Content starts
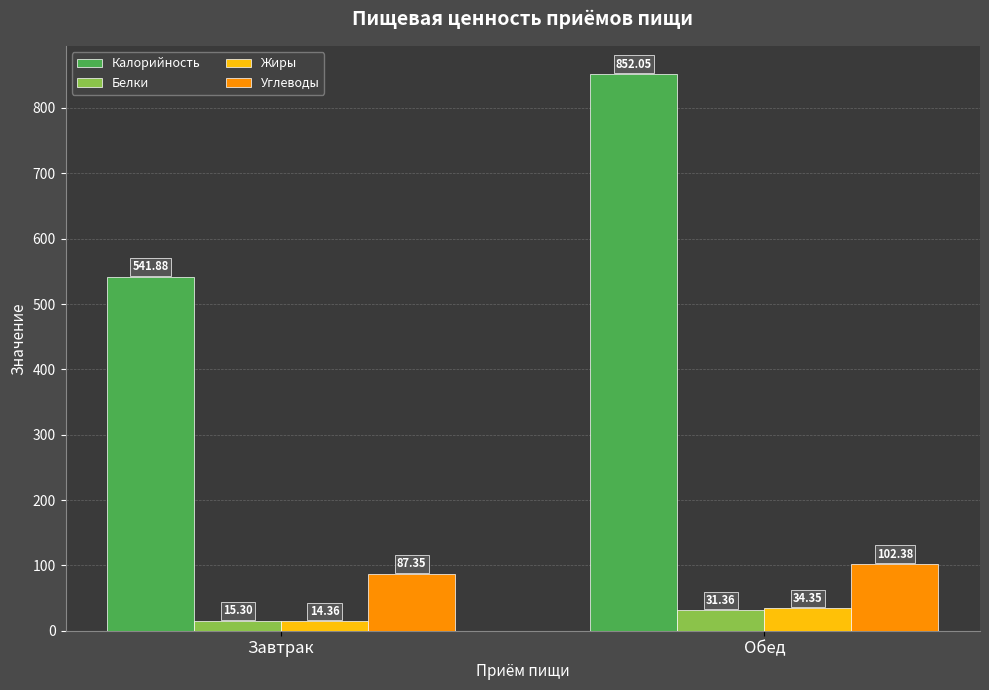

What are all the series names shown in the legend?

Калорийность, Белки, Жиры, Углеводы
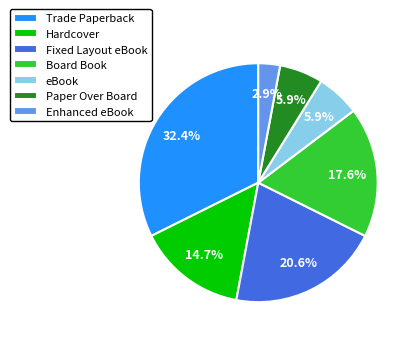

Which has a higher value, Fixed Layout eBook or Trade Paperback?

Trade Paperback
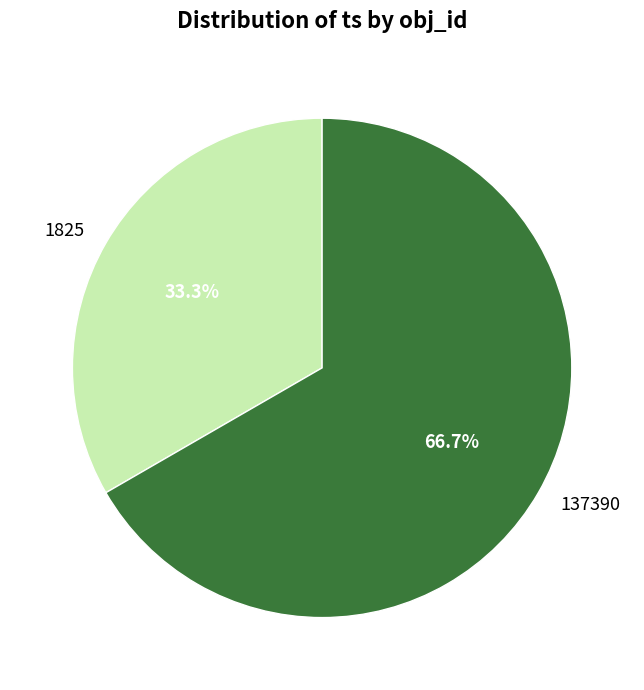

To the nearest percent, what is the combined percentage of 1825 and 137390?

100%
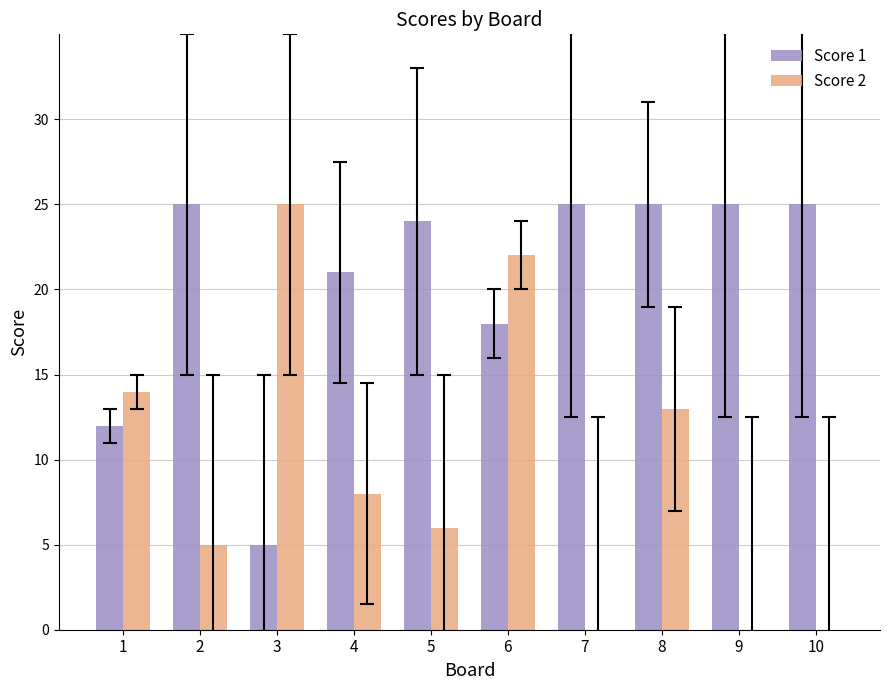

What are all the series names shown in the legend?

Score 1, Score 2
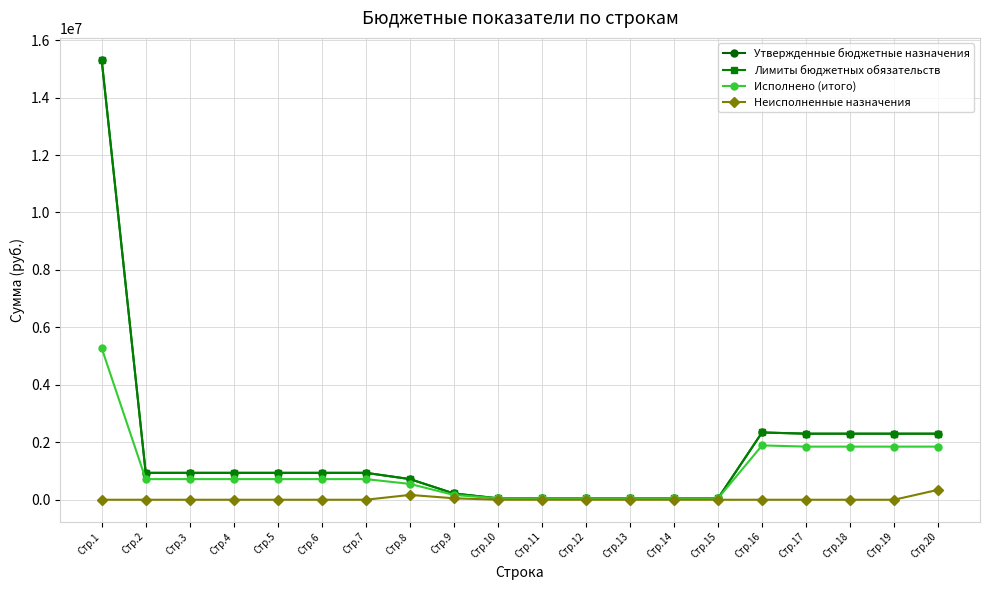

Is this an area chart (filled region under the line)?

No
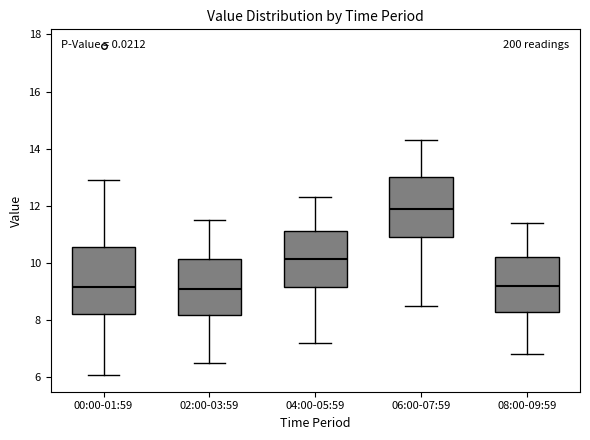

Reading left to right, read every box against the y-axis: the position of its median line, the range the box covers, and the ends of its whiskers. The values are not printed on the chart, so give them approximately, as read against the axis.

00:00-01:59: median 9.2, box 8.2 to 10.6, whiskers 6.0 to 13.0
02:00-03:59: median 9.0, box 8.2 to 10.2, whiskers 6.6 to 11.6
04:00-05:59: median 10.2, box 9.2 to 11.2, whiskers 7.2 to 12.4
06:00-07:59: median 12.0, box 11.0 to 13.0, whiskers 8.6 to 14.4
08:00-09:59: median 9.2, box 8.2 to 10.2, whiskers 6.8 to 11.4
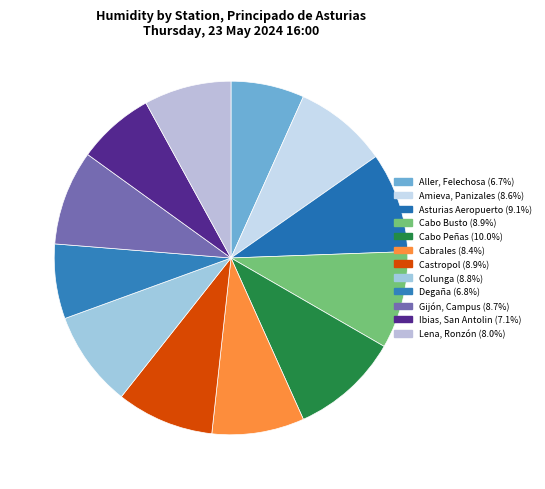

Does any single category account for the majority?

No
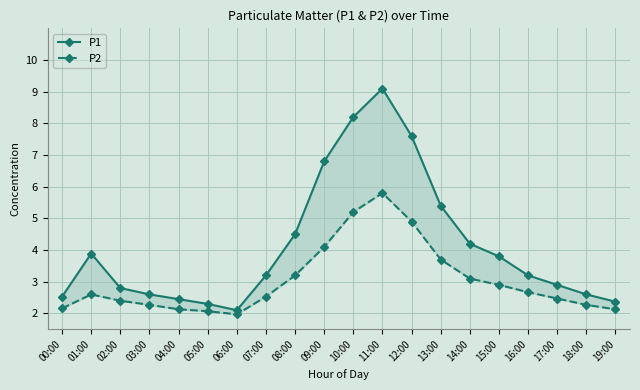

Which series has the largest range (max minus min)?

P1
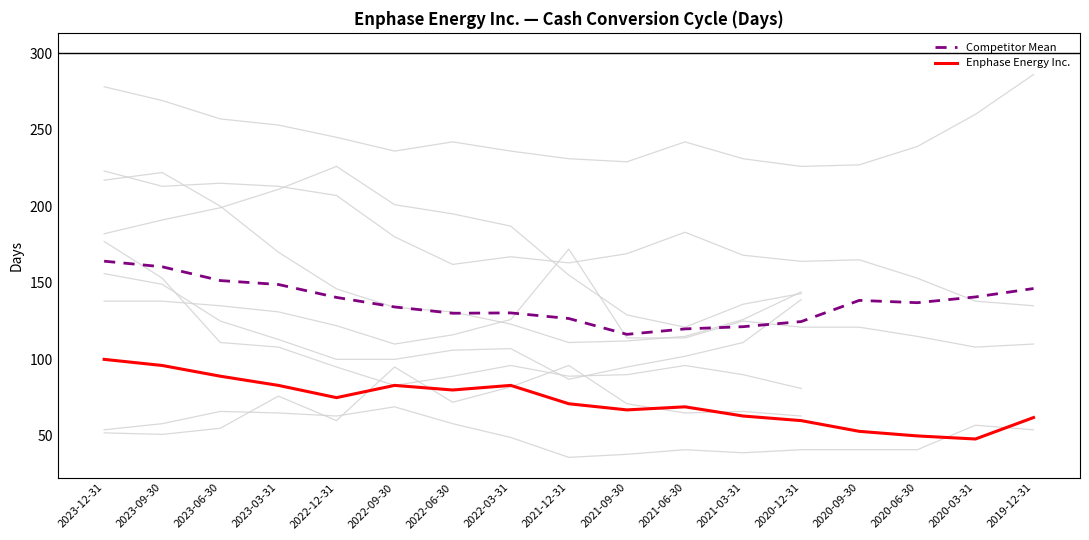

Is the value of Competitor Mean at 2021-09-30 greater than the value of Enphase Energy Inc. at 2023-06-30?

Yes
Content ends
Content starts
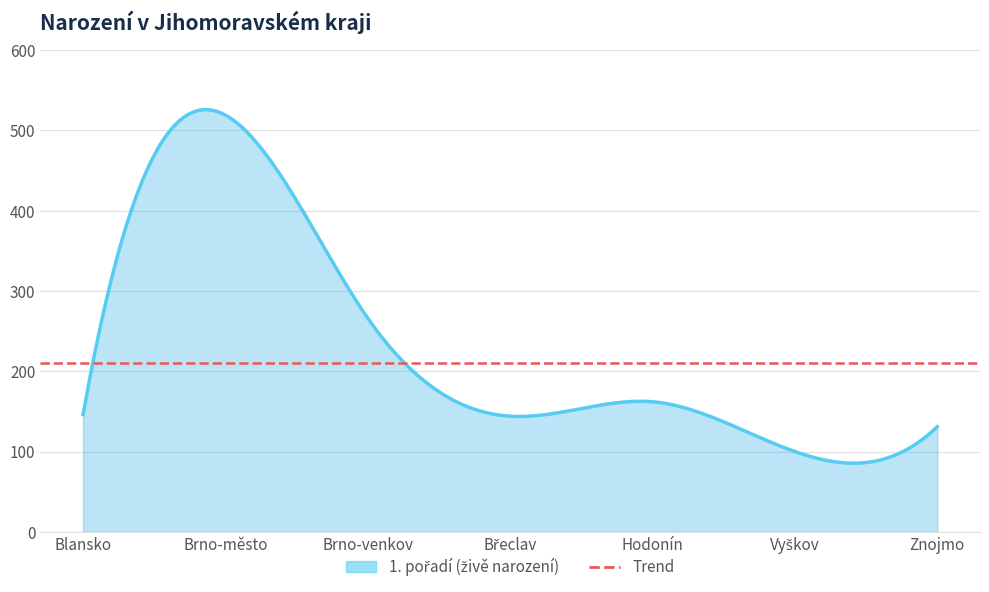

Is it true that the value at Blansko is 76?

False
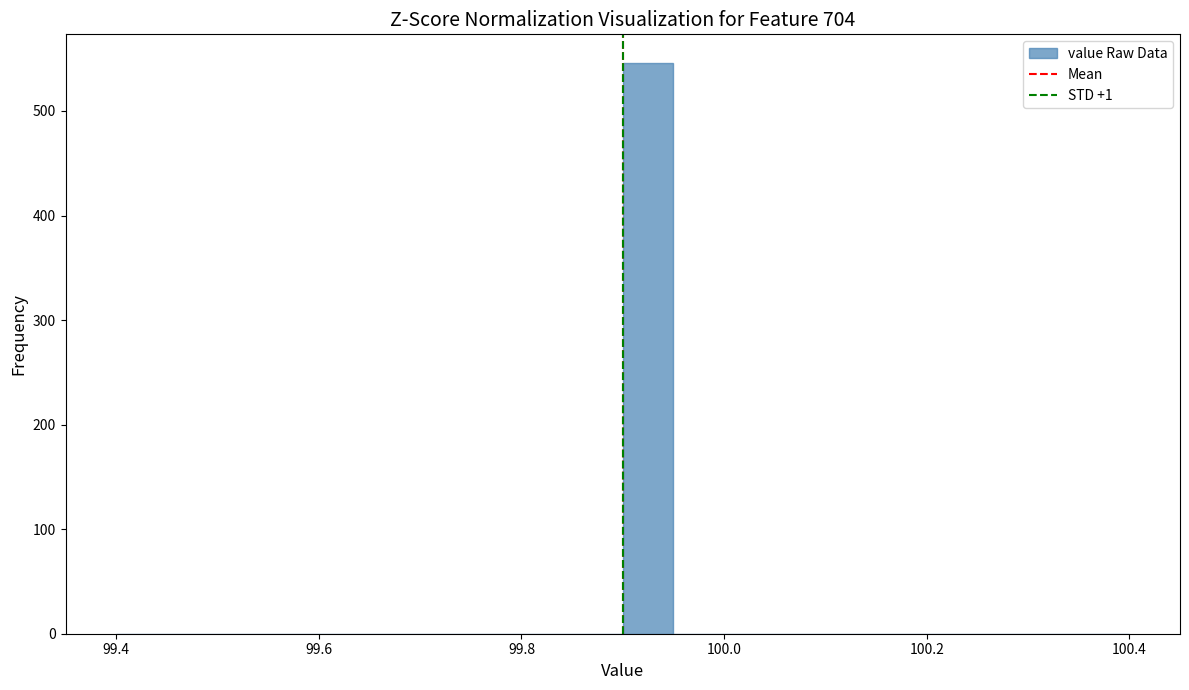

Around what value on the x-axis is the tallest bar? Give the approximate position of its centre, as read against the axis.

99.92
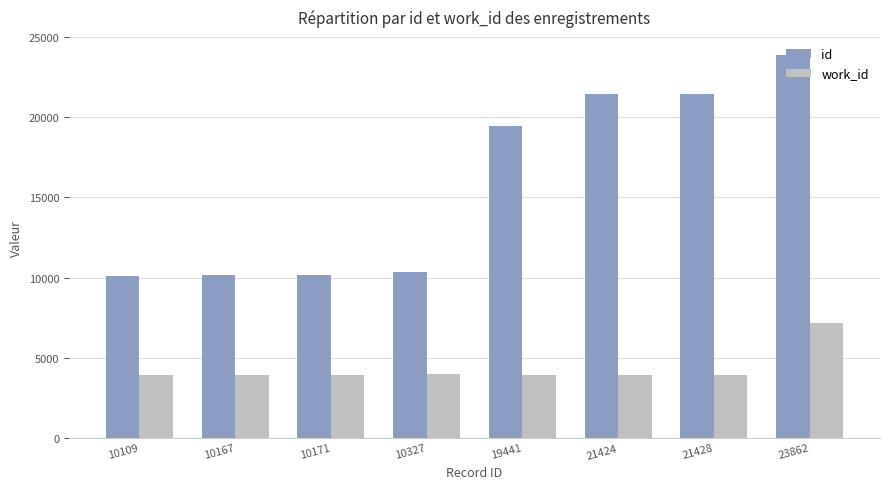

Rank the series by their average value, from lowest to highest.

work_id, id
Content ends
WORK INSTRUCTION = Copy out the material from the line with "Score 1, Score 2" to the line with "Is the value", both included, word for word. Leave the pictures out of your copy.

WRITTEN ANSWER =
Score 1, Score 2

Is this an area chart (filled region under the line)?

No

Reading left to right, read every box against the y-axis: the position of its median line, the range the box covers, and the ends of its whiskers. The values are not printed on the chart, so give them approximately, as read against the axis.

00:00-01:59: median 9.2, box 8.2 to 10.6, whiskers 6.0 to 13.0
02:00-03:59: median 9.0, box 8.2 to 10.2, whiskers 6.6 to 11.6
04:00-05:59: median 10.2, box 9.2 to 11.2, whiskers 7.2 to 12.4
06:00-07:59: median 12.0, box 11.0 to 13.0, whiskers 8.6 to 14.4
08:00-09:59: median 9.2, box 8.2 to 10.2, whiskers 6.8 to 11.4

Does any single category account for the majority?

No

Which series has the largest range (max minus min)?

P1

Is the value of Competitor Mean at 2021-09-30 greater than the value of Enphase Energy Inc. at 2023-06-30?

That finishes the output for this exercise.